Blissett-Clark said besides hurricanes, rising temperatures and climate change has also created problems; bats are beginning to have pups sooner and their behavior is beginning to shift, she said. She and others are trying to mitigate the impacts of the summer heat so the flying mammals can continue to provide services vital to the ecosystem and human health.

“[Bats] are responsible for more insect control and more insect population balancing than anything else in the world,” Blissett-Clark said. “Bats in Florida consume anywhere from 2,000 to 4,000 or 5,000 insects a night, depending on the species. The very fact of the matter is that bats consume mosquitoes every single night, and so indirectly they're helping to protect our health.”

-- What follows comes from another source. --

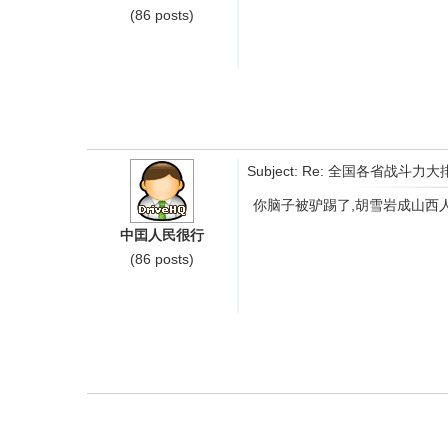
(86 posts)
Subject: Re: 全国各省
你脑子被驴踢了,胡雪岩成山西
中囯人民很行
(86 posts)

Jacqueline Belwood worked on the first bat house as a graduate student in UF’s entomology department. She said bats are a “huge resource” on campus, and the insect control and fertilizer they provide benefits UF’s food pantry as well as local farmers.

Belwood said she wished bats were the subject of more research considering their importance to humanity.

“There's such a conspicuous presence on the University of Florida campus, but in reality, we know very, very, very little about them,” she said. “We don't know where these animals are going to feed. We don't know what they're feeding on.”

Belwood said she’s beginning to investigate these questions using Doppler radar, a type of weather-tracking tool, to figure out where the bats are going. She also said she plans on collecting fecal matter from the bat houses and applying molecular techniques to determine the DNA of the insects they’re consuming to better understand bat behavior and their impact on agriculture.

She said research won’t start until the spring or summer.

Until then, the bats’ whereabouts remain a mystery. The bat houses will undergo maintenance during this population lull, but Environmental Health and Services could not specify a starting date.

The bat houses will continue to welcome visitors to watch the bats emerge every night. Bats usually emerge 15 to 20 minutes after sunset, according to the Florida Museum of Natural History.